▸ Work to be completed
Stop at the line containing "02 - WI-FI Standards (7:32)": repeat exactly every line of the entries below from the first up to it, plus that line, with pictures omitted.

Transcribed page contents
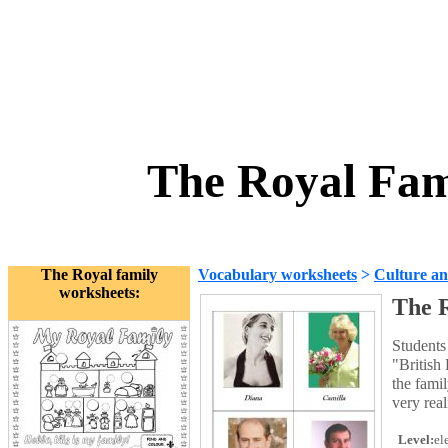
The Royal Fami
The Royal family
Vocabulary worksheets
>
Culture an
worksheets:
The R
Students 
"British
the famil
very real
Level:
el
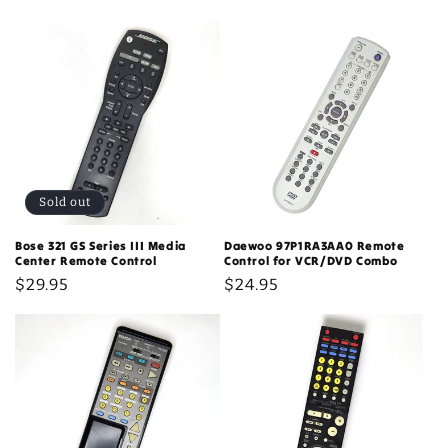
c
t
i
o
n
:
Sold out
Bose 321 GS Series III Media
Daewoo 97P1RA3AA0 Remote
Center Remote Control
Control for VCR/DVD Combo
Regular
$29.95
Regular
$24.95
price
price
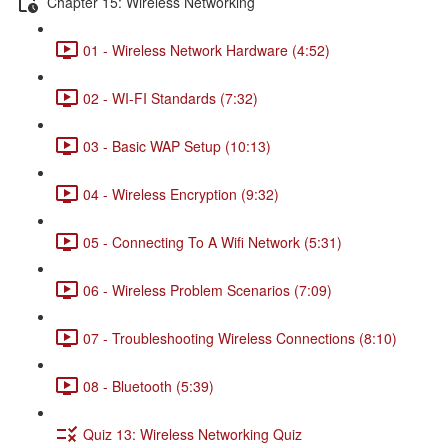
Chapter 15: Wireless Networking
01 - Wireless Network Hardware (4:52)
02 - WI-FI Standards (7:32)
03 - Basic WAP Setup (10:13)
04 - Wireless Encryption (9:32)
05 - Connecting To A Wifi Network (5:31)
06 - Wireless Problem Scenarios (7:09)
07 - Troubleshooting Wireless Connections (8:10)
08 - Bluetooth (5:39)
Quiz 13: Wireless Networking Quiz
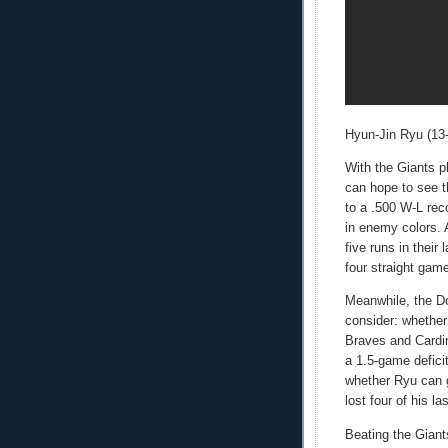
Hyun-Jin Ryu (13-7
With the Giants p
can hope to see th
to a .500 W-L rec
in enemy colors.
five runs in their
four straight gam
Meanwhile, the D
consider: whethe
Braves and Cardin
a 1.5-game defici
whether Ryu can 
lost four of his las
Beating the Giant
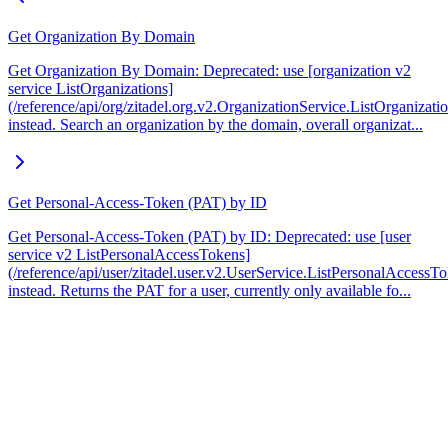
Get Organization By Domain
Get Organization By Domain: Deprecated: use [organization v2
service ListOrganizations]
(/reference/api/org/zitadel.org.v2.OrganizationService.ListOrganizati
instead. Search an organization by the domain, overall organizat...
Get Personal-Access-Token (PAT) by ID
Get Personal-Access-Token (PAT) by ID: Deprecated: use [user
service v2 ListPersonalAccessTokens]
(/reference/api/user/zitadel.user.v2.UserService.ListPersonalAccessT
instead. Returns the PAT for a user, currently only available fo...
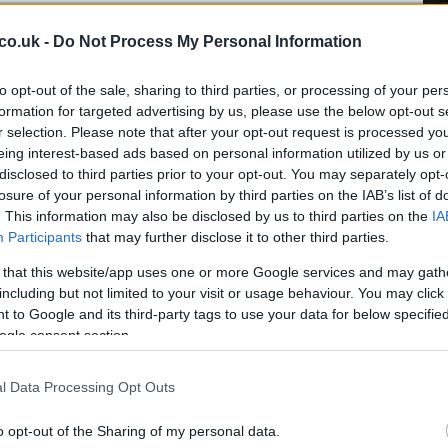
s rapid adaptation and described his performances as
co.uk -
Do Not Process My Personal Information
 the statistical evidence of his impact on matches. Lech
 broader recruitment plan aimed at fielding a
Gr
and European commitments, including the early rounds
to opt-out of the sale, sharing to third parties, or processing of your per
Ru
formation for targeted advertising by us, please use the below opt-out s
Di
r selection. Please note that after your opt-out request is processed y
eing interest-based ads based on personal information utilized by us or
and Palma
disclosed to third parties prior to your opt-out. You may separately opt-
losure of your personal information by third parties on the IAB’s list of
eration recovers the fee they initially invested to sign
. This information may also be disclosed by us to third parties on the
IA
he permanent move is an opportunity to anchor his
Participants
that may further disclose it to other third parties.
ball in a club that has shown clear belief in him by
 that this website/app uses one or more Google services and may gath
 winger now faces the task of building on a successful
including but not limited to your visit or usage behaviour. You may click 
o Lech’s ambitions at home and in Europe.
 to Google and its third-party tags to use your data for below specifi
ogle consent section.
l Data Processing Opt Outs
Ca
Ti
o opt-out of the Sharing of my personal data.
Ne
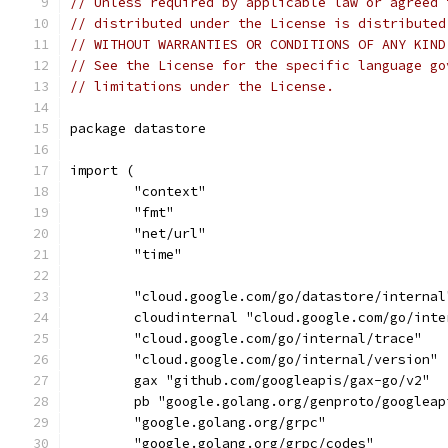
// Unless required by applicable law or agreed 
// distributed under the License is distributed
// WITHOUT WARRANTIES OR CONDITIONS OF ANY KIND
// See the License for the specific language go
// limitations under the License.
package datastore
import (
	"context"
	"fmt"
	"net/url"
	"time"
	"cloud.google.com/go/datastore/internal
	cloudinternal "cloud.google.com/go/inte
	"cloud.google.com/go/internal/trace"
	"cloud.google.com/go/internal/version"
	gax "github.com/googleapis/gax-go/v2"
	pb "google.golang.org/genproto/googlea
	"google.golang.org/grpc"
	"google.golang.org/grpc/codes"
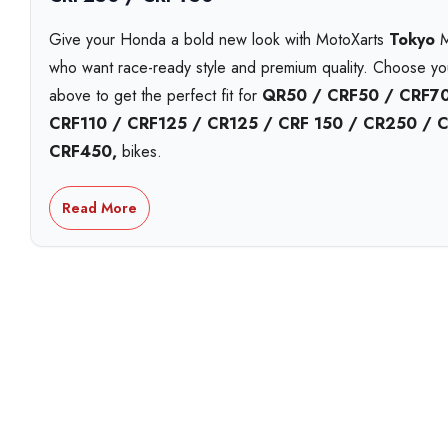
Give your Honda a bold new look with MotoXarts
Tokyo
MX
who want race-ready style and premium quality. Choose y
above to get the perfect fit for
QR50 / CRF50 / CRF70
CRF110 / CRF125 / CR125 / CRF 150 / CR250 / 
CRF450,
bikes.
Each MotoXart kit is printed on
premium Substance viny
Read More
including
holographic
,
chrome
, and
standard white
. 
striking
galactic laminate
. Built to handle roost, heat, a
year UV-resistant inks
that stay bright season after seas
Personalise your kit with your
name, number and logos
a
design proofs
,
next-day shipping
options, and
local p
workshop. Proudly Australian made and shipped fast.
With over 15 years in the game, MotoXart leads in
premiu
trusted Australia-wide for fit, finish, and quality.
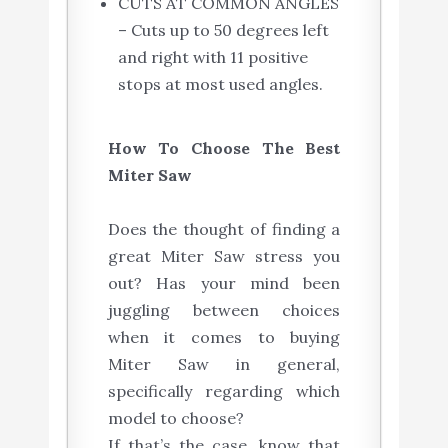
CUTS AT COMMON ANGLES
– Cuts up to 50 degrees left
and right with 11 positive
stops at most used angles.
How To Choose The Best
Miter Saw
Does the thought of finding a
great Miter Saw stress you
out? Has your mind been
juggling between choices
when it comes to buying
Miter Saw in general,
specifically regarding which
model to choose?
If that’s the case, know that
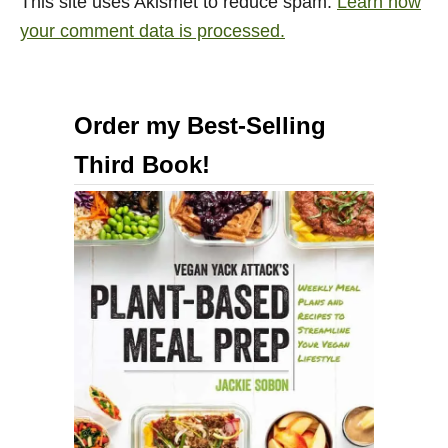
This site uses Akismet to reduce spam.
Learn how
your comment data is processed.
Order my Best-Selling
Third Book!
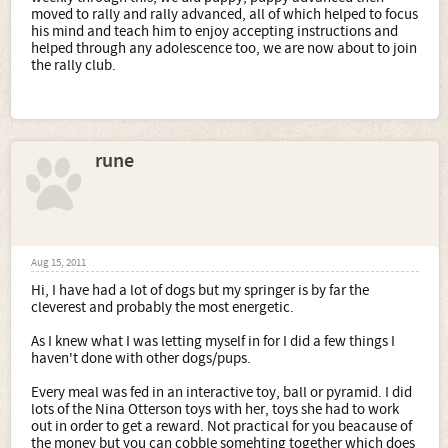
moved to rally and rally advanced, all of which helped to focus
his mind and teach him to enjoy accepting instructions and
helped through any adolescence too, we are now about to join
the rally club.
rune
Aug 15, 2011
Hi, I have had a lot of dogs but my springer is by far the
cleverest and probably the most energetic.
As I knew what I was letting myself in for I did a few things I
haven't done with other dogs/pups.
Every meal was fed in an interactive toy, ball or pyramid. I did
lots of the Nina Otterson toys with her, toys she had to work
out in order to get a reward. Not practical for you beacause of
the money but you can cobble somehting together which does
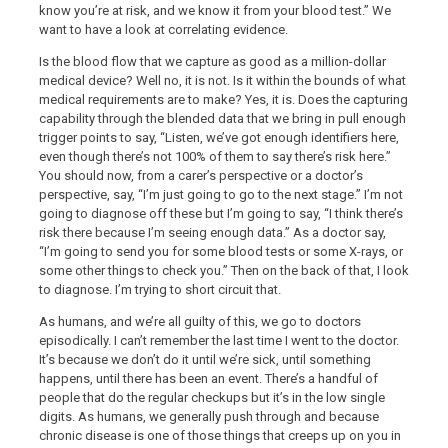
know you’re at risk, and we know it from your blood test.” We
want to have a look at correlating evidence.
Is the blood flow that we capture as good as a million-dollar
medical device? Well no, it is not. Is it within the bounds of what
medical requirements are to make? Yes, it is. Does the capturing
capability through the blended data that we bring in pull enough
trigger points to say, “Listen, we’ve got enough identifiers here,
even though there’s not 100% of them to say there’s risk here.”
You should now, from a carer’s perspective or a doctor’s
perspective, say, “I’m just going to go to the next stage.” I’m not
going to diagnose off these but I’m going to say, “I think there’s
risk there because I’m seeing enough data.” As a doctor say,
“I’m going to send you for some blood tests or some X-rays, or
some other things to check you.” Then on the back of that, I look
to diagnose. I’m trying to short circuit that.
As humans, and we’re all guilty of this, we go to doctors
episodically. I can’t remember the last time I went to the doctor.
It’s because we don’t do it until we’re sick, until something
happens, until there has been an event. There’s a handful of
people that do the regular checkups but it’s in the low single
digits. As humans, we generally push through and because
chronic disease is one of those things that creeps up on you in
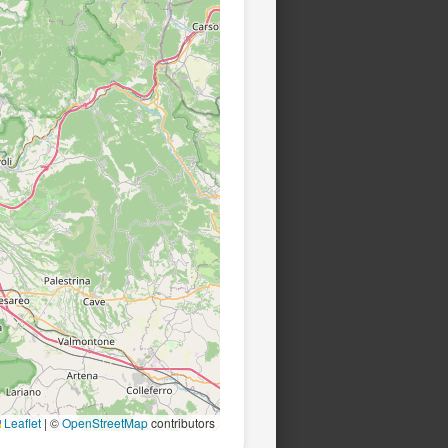
Leaflet
|
©
OpenStreetMap
contributors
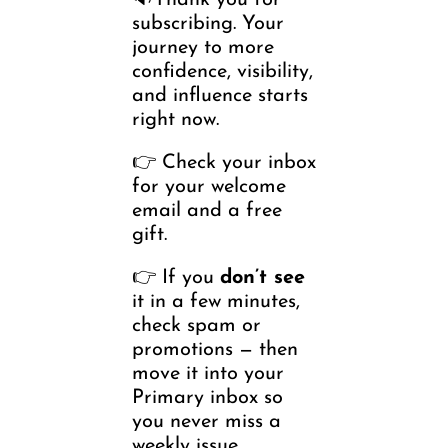
🔉Thank you for 
subscribing. Your 
journey to more 
confidence, visibility, 
and influence starts 
right now.
👉 Check your inbox 
for your welcome 
email and a free 
gift. 
👉 If you 
don’t see
it in a few minutes, 
check spam or 
promotions — then 
move it into your 
Primary inbox so 
you never miss a 
weekly issue.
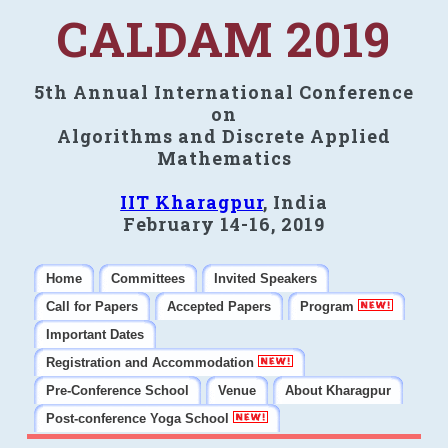
CALDAM 2019
5th Annual International Conference
on
Algorithms and Discrete Applied
Mathematics
IIT Kharagpur
, India
February 14-16, 2019
Home
Committees
Invited Speakers
Call for Papers
Accepted Papers
Program
Important Dates
Registration and Accommodation
Pre-Conference School
Venue
About Kharagpur
Post-conference Yoga School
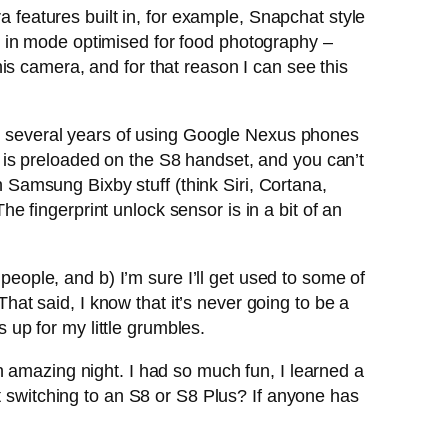
a features built in, for example, Snapchat style
ilt in mode optimised for food photography –
is camera, and for that reason I can see this
rom several years of using Google Nexus phones
is preloaded on the S8 handset, and you can’t
t in Samsung Bixby stuff (think Siri, Cortana,
The fingerprint unlock sensor is in a bit of an
people, and b) I’m sure I’ll get used to some of
That said, I know that it’s never going to be a
up for my little grumbles.
azing night. I had so much fun, I learned a
t switching to an S8 or S8 Plus? If anyone has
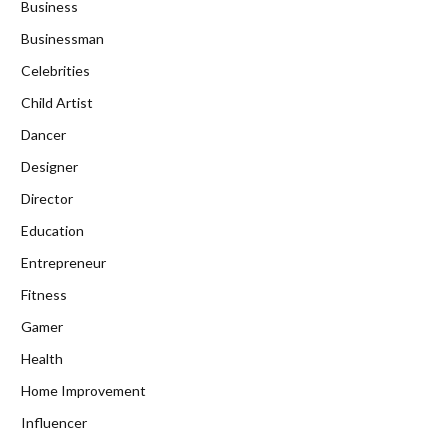
Business
Businessman
Celebrities
Child Artist
Dancer
Designer
Director
Education
Entrepreneur
Fitness
Gamer
Health
Home Improvement
Influencer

▸ Written solution
The Royal Fami
The Royal family
Vocabulary worksheets
>
Culture an
worksheets:
The R
Students 
"British
the famil
very real
Level:
el
c
t
i
o
n
:
Sold out
Bose 321 GS Series III Media
Daewoo 97P1RA3AA0 Remote
Center Remote Control
Control for VCR/DVD Combo
Regular
$29.95
Regular
$24.95
price
price
Chapter 15: Wireless Networking
01 - Wireless Network Hardware (4:52)
02 - WI-FI Standards (7:32)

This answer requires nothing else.